Continue the mailing-list reply about passing arguments from a shell script to a Python script, starting after its last line.

=== TEXT ===

[Tutor] Pass arguments from bash script to embedded python script
Cameron Simpson
cs at cskk.id.au
Mon Oct 21 19:13:08 EDT 2019
On 21Oct2019 09:45, Stephen P. Molnar <s.molnar at sbcglobal.net> wrote:
>First of all, let me emphasize that this is not a homework assignment.
>I have a large number of data files form a Quantum Chemistry program
>which all have the same format.
>
>I have written a short python script to extract the data required for
>another program.
>
>>#!/usr/bin/env python3
>># -*- coding: utf-8 -*-
>>"""
>>
>>Created on Tue Sep 24 07:51:11 2019
>>
>>"""""
>>import numpy as np
>>
>>data = np.genfromtxt(fname, usecols=(1), skip_header=27,
>>skip_footer=1, encoding=None)
>>
>>print(data)
>>
>>np.savetxt('fname.dG', data, fmt='%.10g', header='fname1')
>>print(data)
Can you show us a bare command line invocation of this Python programme?
It is not clear to me what you expect to be in "fname"; I would have
assumed a filename, but your shell script suggests otherwise.
>and I have a bash script in which I have embedded the python script:
>
>>#!/bin/bash
Please, just say "shell script" instead of "bash script", and use
"#!/bin/sh". All systems have a /bin/sh, not all systems have a
/bin/bash, and nothing in your script needs anything that is special to
bash.
>># Run.dG.list_1
>>
>>while IFS= read -r d
>>do
>> python3 DeltaGTable_V_sw.py
>>done <ligand.list
Small recommendation: when you write a while loop in the shell which
reads from a file, you should avoid letting the commands _inside_ the
while loop also read from that file - they will consume it if they do
so, and your loop will terminate early. Rewrite the above loop like
this:
while IFS= read -r d <&3
do
python3 DeltaGTable_V_sw.py 3<&-
done 3<ligand.list
This attaches the "ligang.list" file to the "while" as file descriptor
3, reads from file descriptor 3, and arranges to _not_ pass file
descriptor 3 to the python programme. Much much safer.
>The ligand.list for the bash file have the format:
>>
>>>fname = ['C-VX3.log', '15-7.log', '14-7.log']
>>>fname1 = ['C-VX3', '15-7', '14-7'
>
>where fname and fname1 are three typical data files.

=== EXTRACTED RECORDS ===

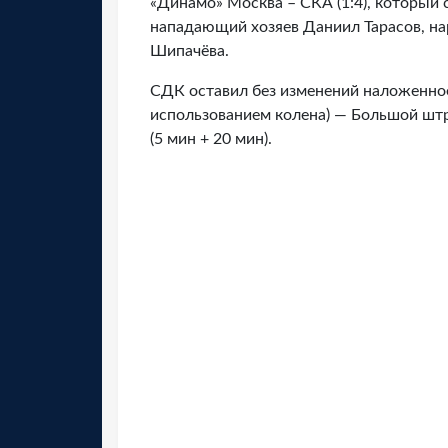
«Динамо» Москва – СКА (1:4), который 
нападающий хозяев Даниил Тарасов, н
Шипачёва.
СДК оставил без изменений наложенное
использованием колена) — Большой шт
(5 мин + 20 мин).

===
=== EXTRACTED RECORDS ===

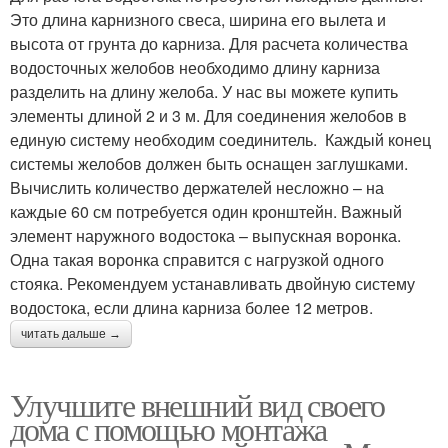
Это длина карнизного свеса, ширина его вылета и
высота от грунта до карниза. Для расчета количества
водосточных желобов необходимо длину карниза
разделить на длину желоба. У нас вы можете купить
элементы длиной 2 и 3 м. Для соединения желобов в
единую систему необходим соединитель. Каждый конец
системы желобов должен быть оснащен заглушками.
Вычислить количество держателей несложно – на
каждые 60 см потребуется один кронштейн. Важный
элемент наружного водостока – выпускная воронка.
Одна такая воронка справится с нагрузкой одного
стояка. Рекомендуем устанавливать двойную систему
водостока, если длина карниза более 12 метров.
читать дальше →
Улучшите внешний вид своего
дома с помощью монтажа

===

- **WRITTEN ANSWER**:
Are these 2 lines:
fname = ['C-VX3.log', '15-7.log', '14-7.log']
fname1 = ['C-VX3', '15-7', '14-7'
lines from the ligang.list file? i.e. actual Python assignment
statements?
>my problem is how do I pass the argument's in the two files from the
>bash script to the python script? It has been suggested to me that the
>solution is an implementation of the sys/.argv function but it seems
>that every reference that I can find goes the other way from python to
>bash.
Yah, because people call shell scripts or plain commands via subprocess
and routinely get this incorrect.
For your purpose, you have a shell variable $d containing a line from
the "ligand.list" file. I'd like to see an example of such a line, I
found your description unclear above.
However, to get you going...
You can pass that line as a single command line string to the Python
programme like this:
python3 DeltaGTable_V_sw.py "$d"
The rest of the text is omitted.